Besides, why is solar energy in abeyance? Most western countries such as Germany that cannot boast of a steady 15 degree Celsius (15C) depend mainly on solar energy as regards power supply let alone Nigeria that can steadily boast of over 30C.

 

The country abounds with the four energy sources mentioned so far. But pathetically, the resources are lying fallow.

 

The government needs to create an industry that would produce the required facilities; the proposed approach cannot be actualized without lifting embargo on PPP. Above all, considering the ongoing power generation via turbine or hydro-plants, there’s compelling need for the government to decentralize the transmission grid.

 

Rather than sustaining the national grid, since it’s obvious that such sustenance is cumbersome, each region or zone ought to be entitled to its own transmission grid, thereby easing the maintenance cost. The aforementioned approach won’t only reduce cost, but will equally boost adequate and uninterruptible power supply across the federation.

 

The government must, therefore, do the needful with extreme political will and without any element of bias.

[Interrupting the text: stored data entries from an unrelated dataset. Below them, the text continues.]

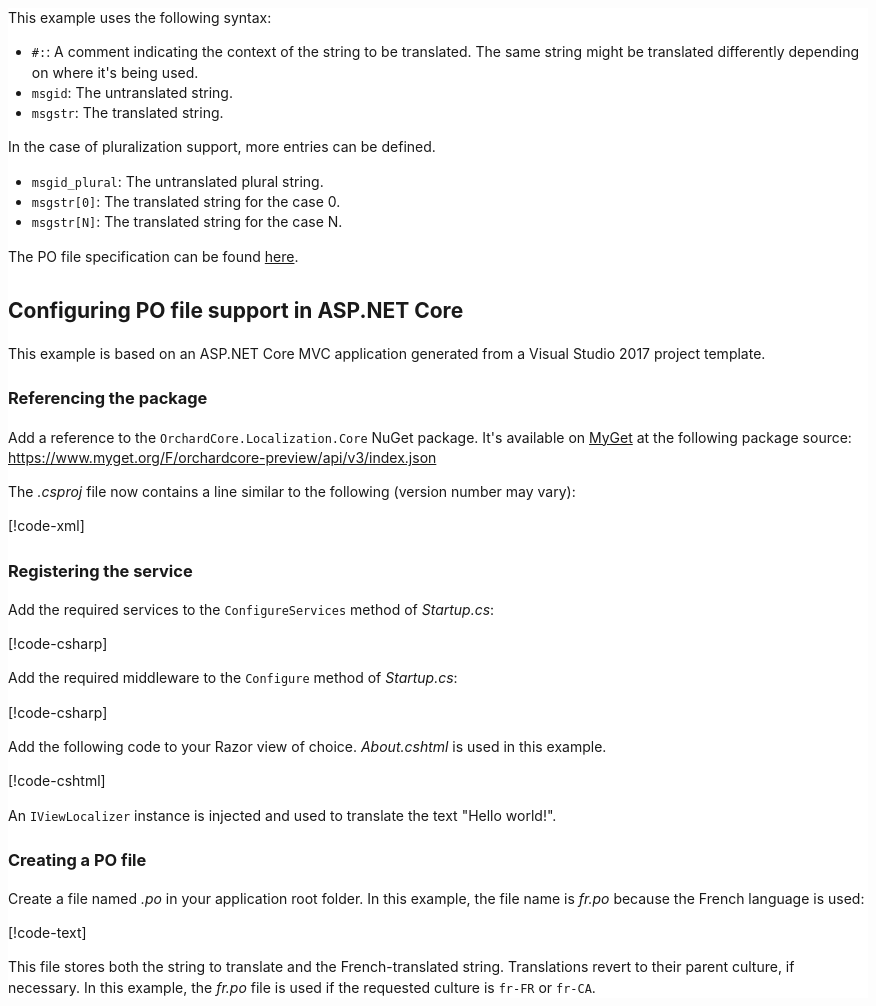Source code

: This example uses the following syntax:

- `#:`: A comment indicating the context of the string to be translated. The same string might be translated differently depending on where it's being used.
- `msgid`: The untranslated string.
- `msgstr`: The translated string.

In the case of pluralization support, more entries can be defined.

- `msgid_plural`: The untranslated plural string.
- `msgstr[0]`: The translated string for the case 0.
- `msgstr[N]`: The translated string for the case N.

The PO file specification can be found [here](https://www.gnu.org/savannah-checkouts/gnu/gettext/manual/html_node/PO-Files.html).

## Configuring PO file support in ASP.NET Core

This example is based on an ASP.NET Core MVC application generated from a Visual Studio 2017 project template.

### Referencing the package

Add a reference to the `OrchardCore.Localization.Core` NuGet package. It's available on [MyGet](https://www.myget.org/) at the following package source: https://www.myget.org/F/orchardcore-preview/api/v3/index.json

The *.csproj* file now contains a line similar to the following (version number may vary):

[!code-xml[](localization/sample/POLocalization/POLocalization.csproj?range=9)]

### Registering the service

Add the required services to the `ConfigureServices` method of *Startup.cs*:

[!code-csharp[](localization/sample/POLocalization/Startup.cs?name=snippet_ConfigureServices&highlight=4-21)]

Add the required middleware to the `Configure` method of *Startup.cs*:

[!code-csharp[](localization/sample/POLocalization/Startup.cs?name=snippet_Configure&highlight=15)]

Add the following code to your Razor view of choice. *About.cshtml* is used in this example.

[!code-cshtml[](localization/sample/POLocalization/Views/Home/About.cshtml)]

An `IViewLocalizer` instance is injected and used to translate the text "Hello world!".

### Creating a PO file

Create a file named *<culture code>.po* in your application root folder. In this example, the file name is *fr.po* because the French language is used:

[!code-text[](localization/sample/POLocalization/fr.po)]

This file stores both the string to translate and the French-translated string. Translations revert to their parent culture, if necessary. In this example, the *fr.po* file is used if the requested culture is `fr-FR` or `fr-CA`.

It’s on this premise I suggest that the private sector ought to be given a room to key in. Hence, any established private transmission grid that’s presently relegated needs to be effectively given the required support headlong.

 

Such gesture would enable other interested investors to follow suit. As we have been well intimated that the lingering electricity quagmire cannot be holistically tackled without involving the cognoscenti, it’s also imperative to note that there should be a holistic probe into the epileptic power sector. Think about it!